Empat Puluh Empat

706 100 20
                                    

💜💜💜💜

"Tuan Seokjin, anda ingin menjadi pendonor atau bunuh diri?" Dokter yang memeriksa kesehatan Seokjin menggelengkan kepalanya.

Seokjin mendatangi dokter yang selalu memeriksa kondisinya jika kurang sehat. Ia ingin memastikan tubuhnya sehat, dan layak menjadi seorang pendonor.

"Aku hanya ingin menyelamatkan putraku," sahut Seokjin yakin.

"Sekalipun bisa, itu sangat tidak dibenarkan. Jika kau hanya ingin mendonorkan hati dan ginjal, itu tidak masalah. Tapi, mendonorkan jantung hanya untuk pasien yang mati otak," jelas dokter.

"Lagi pula, aku tidak berharap hidup lama. Putra-putraku lebih berhak hidup," desain Sekojin, sambil menyandarkan punggungnya di kursi.

"Prosedur itu tidak akan pernah ada di rumah sakit manapun," dokter memberikan penjelasan yang sama sekali tidak bisa dibantah.

"Jika aku mendonorkan hati dan ginjal, apa bisa?" Seokjin berharap tetap bisa menolong Woojin.

"Tidak bisa."

"Mengapa tidak bisa? Bukankah kau bilang, tidak masalah jika mendonorkan hati dan ginjal?"
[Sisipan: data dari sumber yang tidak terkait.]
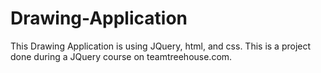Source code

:# Drawing-Application
This Drawing Application is using JQuery, html, and css. This is a project done during a JQuery course on teamtreehouse.com.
"Jika kau orang yang sehat, tentu saja bisa. Kau memiliki riwayat penyakit jantung. Operasi apapun tidak bisa dilakukan jika nantinya akan membahayakanmu."

Seokjin menghela nafasnya lelah. "Aku ingin kau segera mendapatkan pendonor jantung, hati dan ginjal. Berapapun akan ku bayar," ucap Seokjin, sebelum meninggalkan ruangan dokter.

Seokjin kembali ke ruangan Woojin. Putranya masih terbaring tak berdaya. Beberapa alat bantu terpasang ditubuhnya, untuk menopang kehidupannya. Kepalanya terasa sakit, jika mengingat penjelasan dokter, bahwa kemungkinan hidup Woojin sangat kecil. Tulang rusuknya yang patah, membuat pendarahan dalam perutnya. Hati dan ginjalnya pun rusak parah, dan harus segera mendapat pendonor.

Seokjin termenung sambil menatap wajah damai Woojin.

"Maafkan ayah. Jika saja ayah tidak egois, mungkin kita bisa bahagia bersama ibumu," lirih Seokjin.

Suara pintu terbuka, mengalihkan perhatian Seokjin. Ia menatap daun pintu, disana Sojung melangkah masuk.

"Bagaimana keadaan Woojin?"

"Belum ada yang berubah. Masih seperti kemarin."

"Bagaimana tindakan dokter?"

"Dia harus segera dioperasi. Paling tidak, untuk mengurangi pendarahan akibat tertusuk tulang rusuknya," jelas Seokjin.

Sojung duduk di samping Seokjin, menggenggam tangan Woojin yang terasa dingin.

"Bagaimana dengan Soobin?"

"Kondisinya juga menurun. Dokter terpaksa memasang alat bantu, untuk membantu kerja jantungnya," isak Sojung.

Seokjin merasa sakit, melihat Sojung yang terlihat sangat rapuh. Ia mencoba menenangkan Sojung, dengan mengusap punggungnya.

Isak tangis Sojung terhenti, saat tangannya merasakan pergerakan dari tangan Woojin. Ia menatap Woojin penuh harap.

"Woojin?" panggil Sojung lembut. Ia bisa melihat kelopak mata Woojin berkedip, walau pun tak terbuka.

"Woojin, ini ibu, sayang," suara Sojung tampak bergetar, namun ia mencoba tersenyum.

"I...bu," terdengar bisikan kecil dari mulut Woojin.

"Hm.. iya... ini ibu," Sojung mengangguk cepat.

"Maafkan ibu, baru menyapamu sekarang," lanjut Sojung, suaranya tetap bergetar, namun bibirnya berusaha untuk tersenyum.